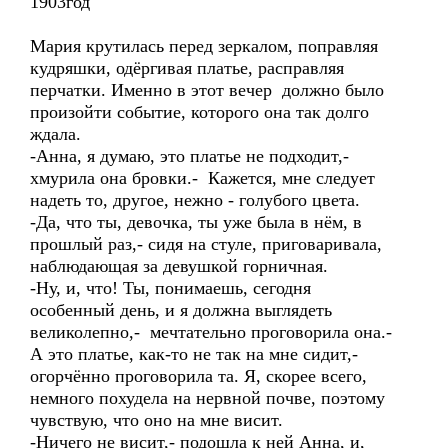
1903год
Мария крутилась перед зеркалом, поправляя
кудряшки, одёргивая платье, расправляя
перчатки. Именно в этот вечер должно было
произойти событие, которого она так долго
ждала.
-Анна, я думаю, это платье не подходит,-
хмурила она бровки.- Кажется, мне следует
надеть то, другое, нежно - голубого цвета.
-Да, что ты, девочка, ты уже была в нём, в
прошлый раз,- сидя на стуле, приговаривала,
наблюдающая за девушкой горничная.
-Ну, и, что! Ты, понимаешь, сегодня
особенный день, и я должна выглядеть
великолепно,- мечтательно проговорила она.-
А это платье, как-то не так на мне сидит,-
огорчённо проговорила та. Я, скорее всего,
немного похудела на нервной почве, поэтому
чувствую, что оно на мне висит.
-Ничего не висит,- подошла к ней Анна, и,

TASK BRIEF >>
Search the data for "платье". Copy every line that has it.

YOUR SOLUTION >>
кудряшки, одёргивая платье, расправляя
-Анна, я думаю, это платье не подходит,-
А это платье, как-то не так на мне сидит,-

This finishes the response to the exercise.